Thiessen started with the Chargers in July; he arrived in Victoria from China, where he had been running a successful basketball academy for several years. Thiessen has been coaching basketball for almost two decades and has high hopes for his new coaching job and for the season.
“I think with any season, you hope to win a championship,” says Thiessen. “But these guys are fantastic. They really help each other and encourage each other; usually that communication is a goal in itself.”
The Chargers teams have competed in more than 100 provincial and national championships and have had over 50 medal-winning finishes in their combined histories, and that puts a certain pressure on the women basketball players to keep that record climbing.
“Right now, we’re really just using our skills together,” says Lannon-Paakspuu. “We’re not a very large team. Not whatsoever. But we use our abilities to run the ball really quick, and then key in our specific skills and abilities, allowing each girl to play how she can. We are just playing basketball, which is great.”
Lannon-Paakspuu thinks that what makes this year special is the comfortable environment amongst the players.
“The atmosphere of this team is just great,” she says. “Every single girl gets along with each other; we have no conflicting personalities or difficult people on the team. We all just flow so well together.”
Thiessen says that good communication between the coach and the players on the team is evident this year.
“If we talk to each other, if we check in, if we commit to communicate, then there is nothing they won’t be able to do,” he says.

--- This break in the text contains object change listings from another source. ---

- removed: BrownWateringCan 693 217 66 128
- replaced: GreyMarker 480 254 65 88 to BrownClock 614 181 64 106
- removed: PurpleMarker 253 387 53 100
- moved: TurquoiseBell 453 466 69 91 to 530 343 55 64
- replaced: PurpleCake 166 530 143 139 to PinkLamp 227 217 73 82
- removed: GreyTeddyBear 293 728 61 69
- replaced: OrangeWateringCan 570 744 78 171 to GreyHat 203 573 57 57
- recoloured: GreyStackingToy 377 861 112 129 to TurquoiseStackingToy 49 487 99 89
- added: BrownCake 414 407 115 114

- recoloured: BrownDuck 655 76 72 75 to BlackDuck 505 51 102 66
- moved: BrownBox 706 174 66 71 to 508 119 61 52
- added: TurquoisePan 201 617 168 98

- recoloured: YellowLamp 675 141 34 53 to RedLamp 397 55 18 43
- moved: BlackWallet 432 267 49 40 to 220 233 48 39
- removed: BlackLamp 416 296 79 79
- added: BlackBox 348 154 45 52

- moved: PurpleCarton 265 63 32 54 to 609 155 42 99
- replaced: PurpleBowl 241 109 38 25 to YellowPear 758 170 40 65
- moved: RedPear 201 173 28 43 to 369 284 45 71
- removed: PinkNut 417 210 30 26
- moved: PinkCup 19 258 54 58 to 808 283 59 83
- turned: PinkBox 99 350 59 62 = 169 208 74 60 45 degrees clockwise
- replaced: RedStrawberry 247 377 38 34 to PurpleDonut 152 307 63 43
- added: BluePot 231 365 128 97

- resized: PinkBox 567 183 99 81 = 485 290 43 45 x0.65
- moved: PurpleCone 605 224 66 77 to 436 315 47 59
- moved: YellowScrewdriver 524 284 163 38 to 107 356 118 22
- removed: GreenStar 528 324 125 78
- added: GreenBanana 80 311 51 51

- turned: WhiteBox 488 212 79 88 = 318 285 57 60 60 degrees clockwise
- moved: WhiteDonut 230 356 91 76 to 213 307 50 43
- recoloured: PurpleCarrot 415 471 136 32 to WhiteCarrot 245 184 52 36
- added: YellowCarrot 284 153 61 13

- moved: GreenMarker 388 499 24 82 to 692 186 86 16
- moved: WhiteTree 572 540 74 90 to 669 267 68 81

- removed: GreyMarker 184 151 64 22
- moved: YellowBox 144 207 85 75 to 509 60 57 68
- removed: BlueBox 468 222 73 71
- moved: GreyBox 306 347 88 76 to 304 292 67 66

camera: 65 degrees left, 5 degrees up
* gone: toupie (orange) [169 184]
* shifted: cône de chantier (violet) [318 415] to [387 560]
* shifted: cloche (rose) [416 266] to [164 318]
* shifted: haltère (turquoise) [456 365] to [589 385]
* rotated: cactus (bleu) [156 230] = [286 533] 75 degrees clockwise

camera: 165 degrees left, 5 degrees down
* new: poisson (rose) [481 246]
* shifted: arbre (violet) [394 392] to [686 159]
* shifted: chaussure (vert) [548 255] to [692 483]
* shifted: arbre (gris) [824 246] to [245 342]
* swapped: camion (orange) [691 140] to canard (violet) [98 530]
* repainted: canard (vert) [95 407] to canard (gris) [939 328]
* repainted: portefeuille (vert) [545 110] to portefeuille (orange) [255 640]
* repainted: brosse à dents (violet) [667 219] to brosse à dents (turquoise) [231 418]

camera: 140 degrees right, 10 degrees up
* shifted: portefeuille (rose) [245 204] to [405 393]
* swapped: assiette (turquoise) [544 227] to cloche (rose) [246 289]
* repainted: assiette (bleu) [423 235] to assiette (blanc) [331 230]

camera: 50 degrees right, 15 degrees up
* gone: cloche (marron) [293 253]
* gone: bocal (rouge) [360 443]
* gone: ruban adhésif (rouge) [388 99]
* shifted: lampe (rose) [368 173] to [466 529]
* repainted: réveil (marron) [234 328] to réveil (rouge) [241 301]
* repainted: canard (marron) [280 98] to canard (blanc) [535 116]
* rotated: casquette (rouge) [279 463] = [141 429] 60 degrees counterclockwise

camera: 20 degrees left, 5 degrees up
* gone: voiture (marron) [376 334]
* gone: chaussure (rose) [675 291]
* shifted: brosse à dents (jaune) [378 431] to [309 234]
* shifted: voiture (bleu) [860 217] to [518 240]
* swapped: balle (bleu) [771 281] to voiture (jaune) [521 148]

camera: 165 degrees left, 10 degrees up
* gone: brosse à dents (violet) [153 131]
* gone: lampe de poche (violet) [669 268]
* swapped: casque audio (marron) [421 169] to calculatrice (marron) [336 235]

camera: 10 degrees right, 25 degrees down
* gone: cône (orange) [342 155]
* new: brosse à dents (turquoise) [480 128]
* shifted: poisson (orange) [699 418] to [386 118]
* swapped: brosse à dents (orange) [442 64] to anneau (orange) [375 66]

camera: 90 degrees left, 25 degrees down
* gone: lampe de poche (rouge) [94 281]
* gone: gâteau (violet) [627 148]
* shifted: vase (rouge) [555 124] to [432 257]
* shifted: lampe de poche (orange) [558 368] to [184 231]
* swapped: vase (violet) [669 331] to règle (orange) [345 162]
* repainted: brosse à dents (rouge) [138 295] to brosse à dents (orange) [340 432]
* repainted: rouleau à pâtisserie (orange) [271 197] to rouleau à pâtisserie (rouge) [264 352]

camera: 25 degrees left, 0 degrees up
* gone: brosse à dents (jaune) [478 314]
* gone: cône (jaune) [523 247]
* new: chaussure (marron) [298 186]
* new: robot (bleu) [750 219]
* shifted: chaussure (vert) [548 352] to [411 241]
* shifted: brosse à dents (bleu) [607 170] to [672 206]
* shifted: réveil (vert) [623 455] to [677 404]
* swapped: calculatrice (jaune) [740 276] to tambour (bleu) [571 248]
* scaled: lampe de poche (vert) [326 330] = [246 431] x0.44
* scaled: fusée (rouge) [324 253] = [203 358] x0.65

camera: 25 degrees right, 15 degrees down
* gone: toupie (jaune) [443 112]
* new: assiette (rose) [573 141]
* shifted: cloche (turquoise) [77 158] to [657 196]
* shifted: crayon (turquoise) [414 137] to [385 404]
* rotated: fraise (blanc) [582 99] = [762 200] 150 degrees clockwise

Lannon-Paakspuu says that the players practice five days a week.
“We have our team lift every Monday, and we also lift on our own time,” she says. “Plus, we try to go to the gym whenever we have a moment.”
The whole team is looking forward to its first regular season games; however, as this is her final season, Lannon-Paakspu is also looking forward to a life without playing basketball—at least for a while.
“I jumped into basketball and college right after high school,” she says. “I’ve had five very, very full years. I think I need to do a basic 9-to-5, and just enjoy my life for a while.”
Lannon-Paakspuu says that if she were to offer advice to a woman basketball player just starting out—say, a Camosun student considering joining the Chargers basketball team—it would be to just enjoy themselves.
“The years go by really fast, then once it’s done, it’s done,” she says. “You might as well have fun with it.”